(Data excerpts)
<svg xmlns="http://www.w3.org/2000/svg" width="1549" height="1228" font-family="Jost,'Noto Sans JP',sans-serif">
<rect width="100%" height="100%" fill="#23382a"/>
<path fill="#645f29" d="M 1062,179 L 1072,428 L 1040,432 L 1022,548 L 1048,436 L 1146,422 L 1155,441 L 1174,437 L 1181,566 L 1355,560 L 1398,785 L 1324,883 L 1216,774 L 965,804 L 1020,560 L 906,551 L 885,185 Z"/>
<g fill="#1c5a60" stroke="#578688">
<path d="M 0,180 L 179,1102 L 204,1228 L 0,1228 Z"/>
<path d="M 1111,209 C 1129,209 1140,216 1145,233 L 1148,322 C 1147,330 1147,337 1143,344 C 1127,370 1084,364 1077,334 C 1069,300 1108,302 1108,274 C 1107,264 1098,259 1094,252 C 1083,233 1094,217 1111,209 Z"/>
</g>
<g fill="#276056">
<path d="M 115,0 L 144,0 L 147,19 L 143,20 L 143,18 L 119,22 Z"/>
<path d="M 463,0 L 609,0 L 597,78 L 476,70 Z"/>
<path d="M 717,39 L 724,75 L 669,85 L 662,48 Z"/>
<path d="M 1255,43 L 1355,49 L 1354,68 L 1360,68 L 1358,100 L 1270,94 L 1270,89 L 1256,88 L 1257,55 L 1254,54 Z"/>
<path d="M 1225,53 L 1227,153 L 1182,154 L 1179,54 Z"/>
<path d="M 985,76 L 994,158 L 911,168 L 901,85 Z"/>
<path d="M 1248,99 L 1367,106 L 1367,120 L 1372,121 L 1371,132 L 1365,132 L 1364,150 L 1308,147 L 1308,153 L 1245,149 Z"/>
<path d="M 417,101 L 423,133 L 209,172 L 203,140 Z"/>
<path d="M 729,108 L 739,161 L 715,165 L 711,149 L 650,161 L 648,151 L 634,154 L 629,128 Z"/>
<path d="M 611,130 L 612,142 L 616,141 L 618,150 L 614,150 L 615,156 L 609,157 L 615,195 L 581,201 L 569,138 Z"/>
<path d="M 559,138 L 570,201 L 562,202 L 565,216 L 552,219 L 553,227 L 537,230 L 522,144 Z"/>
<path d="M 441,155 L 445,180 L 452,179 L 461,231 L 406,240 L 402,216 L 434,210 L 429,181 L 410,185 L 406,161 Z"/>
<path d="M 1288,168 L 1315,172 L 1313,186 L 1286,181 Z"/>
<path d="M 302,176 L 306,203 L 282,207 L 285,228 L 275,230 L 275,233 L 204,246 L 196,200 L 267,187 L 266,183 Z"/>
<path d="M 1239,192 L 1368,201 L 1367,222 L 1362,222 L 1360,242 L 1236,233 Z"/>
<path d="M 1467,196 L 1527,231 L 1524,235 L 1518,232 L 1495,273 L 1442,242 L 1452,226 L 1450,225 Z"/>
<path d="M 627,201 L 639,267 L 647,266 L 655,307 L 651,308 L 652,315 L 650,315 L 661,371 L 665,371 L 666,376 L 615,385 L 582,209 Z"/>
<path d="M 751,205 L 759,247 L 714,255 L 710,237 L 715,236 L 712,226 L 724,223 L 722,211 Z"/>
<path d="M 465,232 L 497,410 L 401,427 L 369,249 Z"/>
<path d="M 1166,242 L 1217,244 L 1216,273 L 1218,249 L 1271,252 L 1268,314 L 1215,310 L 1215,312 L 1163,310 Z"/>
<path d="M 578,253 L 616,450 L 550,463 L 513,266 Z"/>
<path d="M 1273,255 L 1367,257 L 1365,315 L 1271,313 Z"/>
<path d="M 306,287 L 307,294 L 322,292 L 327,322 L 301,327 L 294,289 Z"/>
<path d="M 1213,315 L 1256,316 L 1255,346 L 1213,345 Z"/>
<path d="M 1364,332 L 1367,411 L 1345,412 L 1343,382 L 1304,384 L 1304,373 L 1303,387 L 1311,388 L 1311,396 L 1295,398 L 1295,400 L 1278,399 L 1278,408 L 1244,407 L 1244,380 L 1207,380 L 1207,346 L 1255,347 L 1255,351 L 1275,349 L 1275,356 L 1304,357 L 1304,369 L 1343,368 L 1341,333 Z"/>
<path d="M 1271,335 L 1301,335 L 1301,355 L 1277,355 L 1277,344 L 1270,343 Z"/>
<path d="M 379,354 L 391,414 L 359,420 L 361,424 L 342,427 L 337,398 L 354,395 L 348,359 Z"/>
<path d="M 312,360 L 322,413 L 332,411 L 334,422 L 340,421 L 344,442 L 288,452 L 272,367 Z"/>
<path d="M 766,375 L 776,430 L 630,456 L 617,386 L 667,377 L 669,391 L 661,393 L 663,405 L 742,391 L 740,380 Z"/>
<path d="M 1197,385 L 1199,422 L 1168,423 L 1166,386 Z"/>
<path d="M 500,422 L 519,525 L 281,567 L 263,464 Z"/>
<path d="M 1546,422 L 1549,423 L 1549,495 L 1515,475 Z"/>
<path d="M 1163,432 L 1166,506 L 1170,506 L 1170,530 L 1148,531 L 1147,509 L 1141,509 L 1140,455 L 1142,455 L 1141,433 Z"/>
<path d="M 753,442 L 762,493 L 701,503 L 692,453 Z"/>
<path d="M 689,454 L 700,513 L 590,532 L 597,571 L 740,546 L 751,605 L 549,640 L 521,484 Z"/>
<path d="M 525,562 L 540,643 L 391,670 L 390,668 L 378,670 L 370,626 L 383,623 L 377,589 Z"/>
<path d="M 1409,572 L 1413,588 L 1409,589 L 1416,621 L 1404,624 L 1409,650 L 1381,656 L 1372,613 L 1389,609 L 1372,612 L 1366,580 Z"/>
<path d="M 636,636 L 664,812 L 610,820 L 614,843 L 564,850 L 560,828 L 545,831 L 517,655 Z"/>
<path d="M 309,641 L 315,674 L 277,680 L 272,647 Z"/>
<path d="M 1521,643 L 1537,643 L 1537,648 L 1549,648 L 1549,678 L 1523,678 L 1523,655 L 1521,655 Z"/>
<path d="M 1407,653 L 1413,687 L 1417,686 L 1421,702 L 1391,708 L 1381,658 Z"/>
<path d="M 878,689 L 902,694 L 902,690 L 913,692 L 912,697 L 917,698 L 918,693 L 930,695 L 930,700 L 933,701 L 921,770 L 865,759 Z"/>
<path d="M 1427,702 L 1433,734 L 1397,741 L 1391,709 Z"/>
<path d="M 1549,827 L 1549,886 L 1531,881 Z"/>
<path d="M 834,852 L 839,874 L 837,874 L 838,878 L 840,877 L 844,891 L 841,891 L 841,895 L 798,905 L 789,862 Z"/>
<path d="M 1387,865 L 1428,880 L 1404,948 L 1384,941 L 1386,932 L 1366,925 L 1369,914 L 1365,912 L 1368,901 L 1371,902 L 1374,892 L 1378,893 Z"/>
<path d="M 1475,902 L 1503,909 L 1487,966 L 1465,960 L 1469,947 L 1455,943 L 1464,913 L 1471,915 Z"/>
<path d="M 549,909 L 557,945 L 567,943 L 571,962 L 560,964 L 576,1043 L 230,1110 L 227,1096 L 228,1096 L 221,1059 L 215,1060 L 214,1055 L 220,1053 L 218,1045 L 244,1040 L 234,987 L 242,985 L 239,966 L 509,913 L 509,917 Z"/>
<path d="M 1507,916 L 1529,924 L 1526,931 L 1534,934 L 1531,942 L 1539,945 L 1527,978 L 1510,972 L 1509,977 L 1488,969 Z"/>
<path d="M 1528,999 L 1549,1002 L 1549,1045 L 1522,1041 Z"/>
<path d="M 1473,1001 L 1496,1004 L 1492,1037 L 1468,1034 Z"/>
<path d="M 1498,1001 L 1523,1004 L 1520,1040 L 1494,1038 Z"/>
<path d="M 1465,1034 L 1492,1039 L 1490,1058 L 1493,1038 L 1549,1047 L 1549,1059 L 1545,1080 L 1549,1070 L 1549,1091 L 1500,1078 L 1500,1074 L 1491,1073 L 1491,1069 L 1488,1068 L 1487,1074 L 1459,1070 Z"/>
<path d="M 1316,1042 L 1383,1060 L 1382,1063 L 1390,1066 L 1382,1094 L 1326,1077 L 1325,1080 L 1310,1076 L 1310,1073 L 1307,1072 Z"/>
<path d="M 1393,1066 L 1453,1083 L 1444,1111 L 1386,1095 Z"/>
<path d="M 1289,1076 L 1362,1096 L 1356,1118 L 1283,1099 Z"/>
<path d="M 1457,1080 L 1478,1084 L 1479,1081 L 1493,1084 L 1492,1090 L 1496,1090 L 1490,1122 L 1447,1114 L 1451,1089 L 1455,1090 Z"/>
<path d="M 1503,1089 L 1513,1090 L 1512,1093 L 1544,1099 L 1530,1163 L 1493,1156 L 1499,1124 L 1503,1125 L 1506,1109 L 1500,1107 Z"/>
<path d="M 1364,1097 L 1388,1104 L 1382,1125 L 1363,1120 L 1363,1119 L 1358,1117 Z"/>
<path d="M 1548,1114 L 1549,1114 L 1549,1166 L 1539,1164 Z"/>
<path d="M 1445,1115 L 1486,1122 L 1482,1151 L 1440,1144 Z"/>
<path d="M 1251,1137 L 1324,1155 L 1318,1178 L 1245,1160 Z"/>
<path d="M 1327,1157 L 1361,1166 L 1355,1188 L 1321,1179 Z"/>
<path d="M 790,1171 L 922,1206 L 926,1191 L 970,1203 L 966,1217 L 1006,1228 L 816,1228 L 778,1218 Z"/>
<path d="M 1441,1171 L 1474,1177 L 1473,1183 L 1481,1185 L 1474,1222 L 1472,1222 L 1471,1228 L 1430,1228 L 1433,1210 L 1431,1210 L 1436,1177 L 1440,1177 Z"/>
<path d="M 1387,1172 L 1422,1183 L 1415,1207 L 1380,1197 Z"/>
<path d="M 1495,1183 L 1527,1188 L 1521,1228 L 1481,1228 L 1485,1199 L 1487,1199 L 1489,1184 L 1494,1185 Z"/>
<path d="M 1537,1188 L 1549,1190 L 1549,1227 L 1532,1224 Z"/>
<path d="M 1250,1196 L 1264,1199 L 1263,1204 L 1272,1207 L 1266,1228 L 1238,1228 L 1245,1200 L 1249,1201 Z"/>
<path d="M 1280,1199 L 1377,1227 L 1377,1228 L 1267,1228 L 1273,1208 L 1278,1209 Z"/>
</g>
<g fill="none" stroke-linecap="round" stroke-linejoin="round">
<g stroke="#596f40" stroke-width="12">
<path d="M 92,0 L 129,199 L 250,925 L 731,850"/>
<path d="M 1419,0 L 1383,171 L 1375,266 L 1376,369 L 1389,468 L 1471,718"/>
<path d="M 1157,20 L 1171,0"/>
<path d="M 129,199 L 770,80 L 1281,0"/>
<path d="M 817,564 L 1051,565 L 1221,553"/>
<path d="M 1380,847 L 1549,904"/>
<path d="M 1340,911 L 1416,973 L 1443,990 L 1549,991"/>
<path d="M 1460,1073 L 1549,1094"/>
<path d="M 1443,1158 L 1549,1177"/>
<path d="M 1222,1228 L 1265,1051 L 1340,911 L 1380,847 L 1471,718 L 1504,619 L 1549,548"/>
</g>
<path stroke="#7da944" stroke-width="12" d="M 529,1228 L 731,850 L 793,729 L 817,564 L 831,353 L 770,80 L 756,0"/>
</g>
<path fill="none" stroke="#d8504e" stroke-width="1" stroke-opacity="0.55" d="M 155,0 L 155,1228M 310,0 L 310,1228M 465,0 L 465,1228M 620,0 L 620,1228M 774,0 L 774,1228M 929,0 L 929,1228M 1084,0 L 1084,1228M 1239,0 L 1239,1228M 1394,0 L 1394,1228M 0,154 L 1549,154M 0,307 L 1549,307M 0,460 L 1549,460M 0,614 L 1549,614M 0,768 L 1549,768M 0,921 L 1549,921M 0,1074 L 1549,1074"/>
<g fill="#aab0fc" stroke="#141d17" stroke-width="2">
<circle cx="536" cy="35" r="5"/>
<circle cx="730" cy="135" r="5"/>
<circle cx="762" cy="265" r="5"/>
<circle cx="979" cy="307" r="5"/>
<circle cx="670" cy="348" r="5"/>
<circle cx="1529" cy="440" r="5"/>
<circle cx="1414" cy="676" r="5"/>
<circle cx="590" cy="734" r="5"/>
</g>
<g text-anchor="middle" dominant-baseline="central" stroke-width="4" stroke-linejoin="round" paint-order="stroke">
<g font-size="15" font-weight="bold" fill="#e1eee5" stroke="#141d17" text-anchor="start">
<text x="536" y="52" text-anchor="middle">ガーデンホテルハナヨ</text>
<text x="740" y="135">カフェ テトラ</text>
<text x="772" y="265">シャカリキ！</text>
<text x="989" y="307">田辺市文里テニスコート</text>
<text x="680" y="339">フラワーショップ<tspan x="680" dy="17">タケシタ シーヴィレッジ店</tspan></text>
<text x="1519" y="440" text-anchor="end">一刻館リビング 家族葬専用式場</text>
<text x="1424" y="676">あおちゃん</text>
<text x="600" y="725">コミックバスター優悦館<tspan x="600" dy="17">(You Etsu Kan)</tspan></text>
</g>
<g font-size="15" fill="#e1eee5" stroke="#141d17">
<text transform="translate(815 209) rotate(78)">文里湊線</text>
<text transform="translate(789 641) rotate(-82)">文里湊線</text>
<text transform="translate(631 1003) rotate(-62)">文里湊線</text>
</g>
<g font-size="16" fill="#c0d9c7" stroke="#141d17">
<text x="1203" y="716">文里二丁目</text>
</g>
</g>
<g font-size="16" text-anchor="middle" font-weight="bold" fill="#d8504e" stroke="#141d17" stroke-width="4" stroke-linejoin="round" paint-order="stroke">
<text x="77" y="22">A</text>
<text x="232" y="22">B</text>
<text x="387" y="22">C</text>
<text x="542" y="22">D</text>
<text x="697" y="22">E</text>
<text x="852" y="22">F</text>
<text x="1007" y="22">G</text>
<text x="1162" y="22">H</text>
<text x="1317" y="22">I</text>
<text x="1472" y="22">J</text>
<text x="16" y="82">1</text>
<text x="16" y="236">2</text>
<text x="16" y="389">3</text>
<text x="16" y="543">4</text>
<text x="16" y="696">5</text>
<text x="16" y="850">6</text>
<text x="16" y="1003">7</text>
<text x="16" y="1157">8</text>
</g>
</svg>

Task instructions:
Search the data for the word "anchor" and copy each line where it appears.

Result below:
<g text-anchor="middle" dominant-baseline="central" stroke-width="4" stroke-linejoin="round" paint-order="stroke">
<g font-size="15" font-weight="bold" fill="#e1eee5" stroke="#141d17" text-anchor="start">
<text x="536" y="52" text-anchor="middle">ガーデンホテルハナヨ</text>
<text x="1519" y="440" text-anchor="end">一刻館リビング 家族葬専用式場</text>
<g font-size="16" text-anchor="middle" font-weight="bold" fill="#d8504e" stroke="#141d17" stroke-width="4" stroke-linejoin="round" paint-order="stroke">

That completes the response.